Investments via PE deals are down 47 per cent compared to FY23, when private equity deals worth $45.8 billion were signed.

According to data sourced from Bloomberg, PE firms had signed record deals worth $80 billion in the financial year ending March 2022.

 

In the financial year ending March 2022, the investments were made by various PE firms, primarily in Reliance Jio and Reliance Retail.

The PEs signed 960 deals in the 2023-24 compared to 1,334 transactions in 2022-23.

Maneesh Bhandari, co-founder and chief executive officer (CEO) at Growthpal, a mergers and acquisitions (M&A) deal-sourcing platform, said multiple factors contributed to this trend, including lack of liquidity in the international markets.

The other factors are increasing interest rates, volatile market conditions, funding winter, geopolitical uncertainties and tight private markets.

“Along with this, there was a huge valuation mismatch between the parties and the sellers preferred to wait,” Bhandari said.

Despite the slowdown in the financial year gone by, private equity firms and bankers are optimistic about the future.

US-based private equity major KKR said it is planning to invest a significant portion of its new $6.4-billion Asia-focused fund in the Indian infrastructure sector — roads, highways, and renewables.
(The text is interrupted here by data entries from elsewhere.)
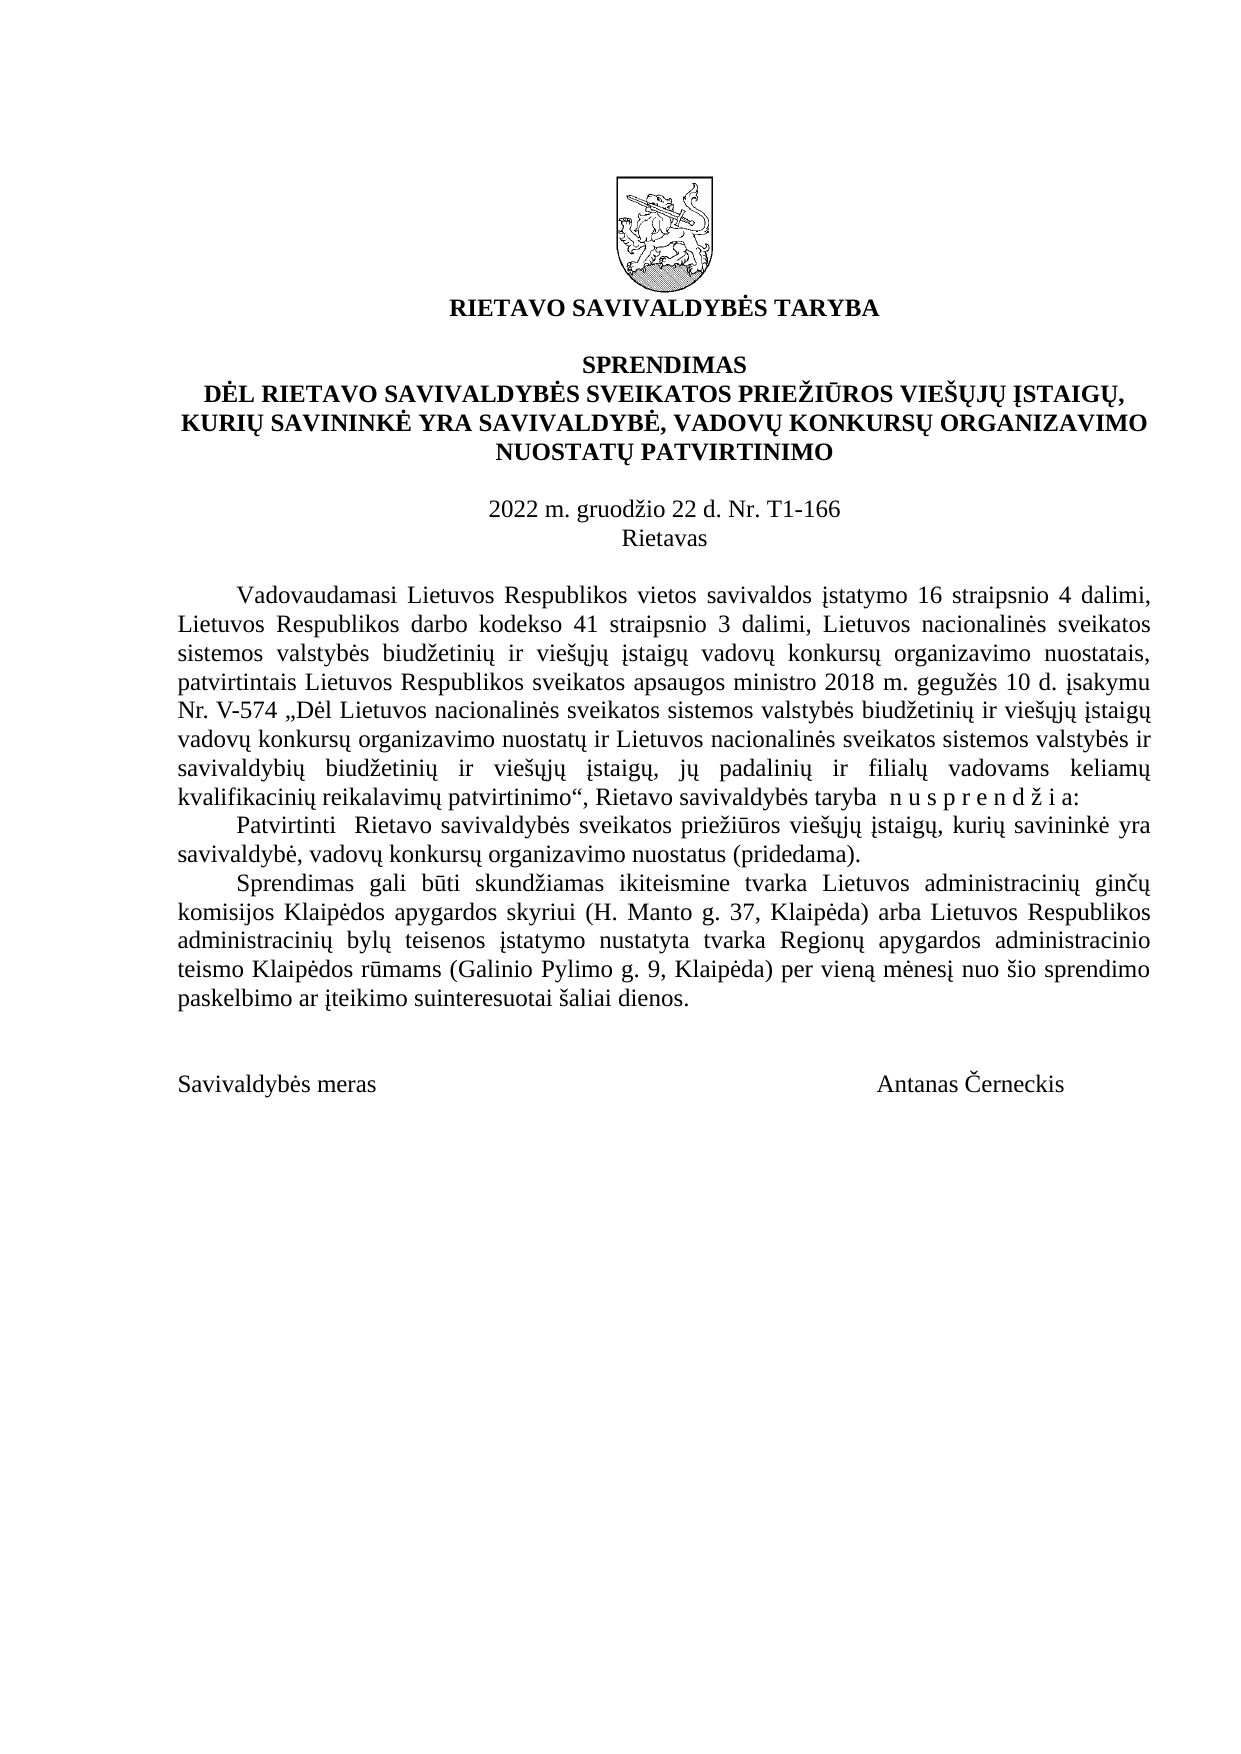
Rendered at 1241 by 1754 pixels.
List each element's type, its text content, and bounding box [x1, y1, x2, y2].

text 2022 m. gruodžio 22 d. Nr. T1-166 [177, 494, 1152, 523]
text Savivaldybės meras Antanas Černeckis [177, 1069, 1152, 1098]
text RIETAVO SAVIVALDYBĖS TARYBA [177, 293, 1152, 322]
text DĖL RIETAVO SAVIVALDYBĖS SVEIKATOS PRIEŽIŪROS VIEŠŲJŲ ĮSTAIGŲ, KURIŲ SAVININKĖ YRA SAVIVALDYBĖ, VADOVŲ KONKURSŲ ORGANIZAVIMO NUOSTATŲ PATVIRTINIMO [177, 379, 1152, 465]
subtitle SPRENDIMAS [177, 350, 1152, 379]
text Patvirtinti Rietavo savivaldybės sveikatos priežiūros viešųjų įstaigų, kurių savininkė yra savivaldybė, vadovų konkursų organizavimo nuostatus (pridedama). [177, 810, 1152, 868]
text Vadovaudamasi Lietuvos Respublikos vietos savivaldos įstatymo 16 straipsnio 4 dalimi, Lietuvos Respublikos darbo kodekso 41 straipsnio 3 dalimi, Lietuvos nacionalinės sveikatos sistemos valstybės biudžetinių ir viešųjų įstaigų vadovų konkursų organizavimo nuostatais, patvirtintais Lietuvos Respublikos sveikatos apsaugos ministro 2018 m. gegužės 10 d. įsakymu Nr. V-574 „Dėl Lietuvos nacionalinės sveikatos sistemos valstybės biudžetinių ir viešųjų įstaigų vadovų konkursų organizavimo nuostatų ir Lietuvos nacionalinės sveikatos sistemos valstybės ir savivaldybių biudžetinių ir viešųjų įstaigų, jų padalinių ir filialų vadovams keliamų kvalifikacinių reikalavimų patvirtinimo“, Rietavo savivaldybės taryba n u s p r e n d ž i a: [177, 580, 1152, 810]
subtitle Rietavas [177, 523, 1152, 552]
text Sprendimas gali būti skundžiamas ikiteismine tvarka Lietuvos administracinių ginčų komisijos Klaipėdos apygardos skyriui (H. Manto g. 37, Klaipėda) arba Lietuvos Respublikos administracinių bylų teisenos įstatymo nustatyta tvarka Regionų apygardos administracinio teismo Klaipėdos rūmams (Galinio Pylimo g. 9, Klaipėda) per vieną mėnesį nuo šio sprendimo paskelbimo ar įteikimo suinteresuotai šaliai dienos. [177, 868, 1152, 1012]
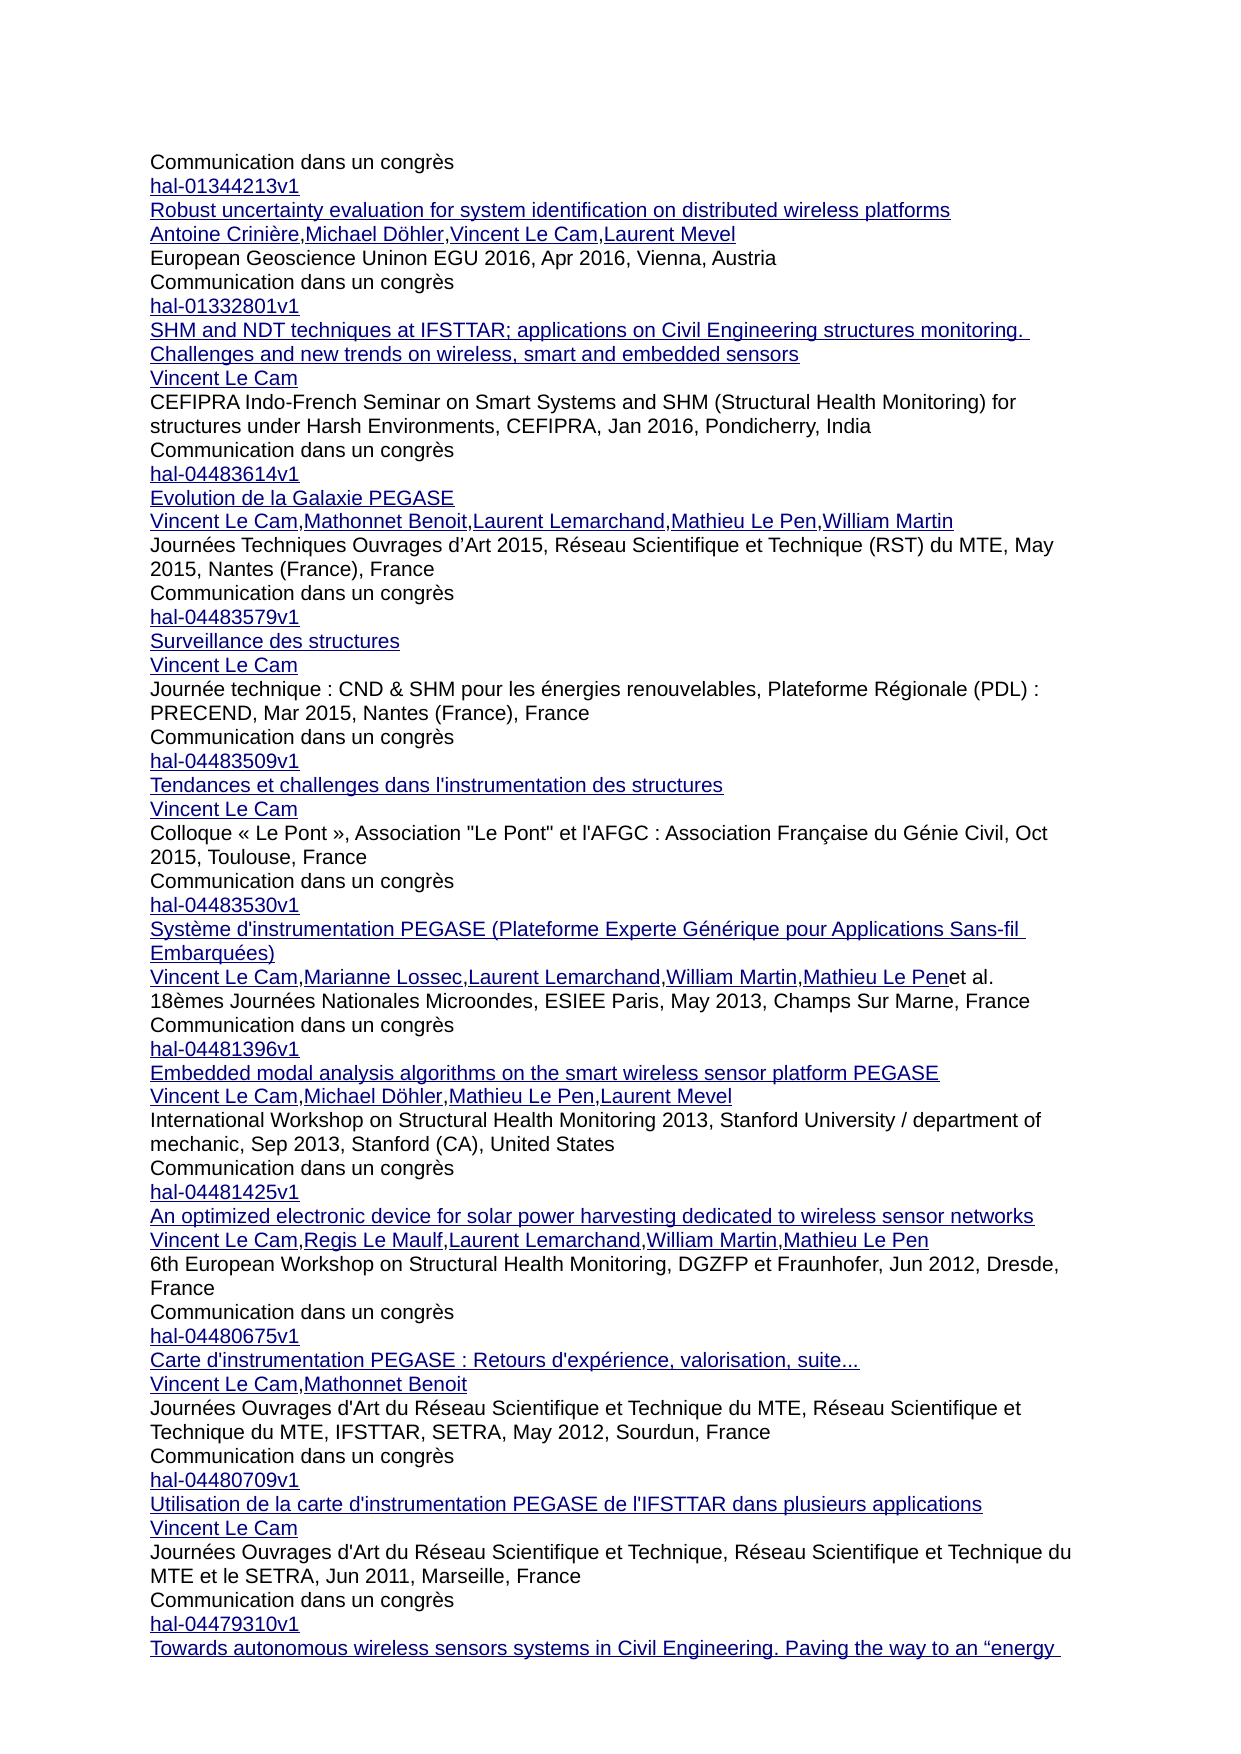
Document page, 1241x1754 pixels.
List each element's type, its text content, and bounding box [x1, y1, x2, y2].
It has already invested $10 billion in the country.

Another US-based PE firm, Blackstone plans to assemble a $25 billion portfolio of Indian PE assets over the next five years, Bloomberg reported recently.

Singapore’s Temasek has invested $17 billion in India so far, and plans to pump in another $9-10 billion in the next three years.

These will be in healthcare, IT, SaaS, and fintech sectors, its executives said in July last year.

Canada’s Brookfield Asset Management is also a large investor in India’s telecom tower infrastructure, realty, and renewable energy sectors, with bets worth $25 billion.

Going forward, PE firms are optimistic about increasing their investments in India.

Henry McVey, Partner, Head of Global Macro, Balance Sheet & Risk, and CIO of KKR Balance Sheet had said in a statement in February that, “While there definitely will be bumps along the way, we do think superior economic growth, greater capital appreciation of the public markets, and more value creation across private investments is possible in a country that is collectively poised to represent 20 per cent of the total incremental global growth over the next five-seven years.”

Bhandari said the valuation expectations have improved among the sellers.

He added, “We are seeing new private equity firms entering this space and are looking to acquire and invest in companies in India.

“Notably, smaller players are also actively engaging in deals.

“The existing PEs possess significant dry powder and are bullish on India as a market.”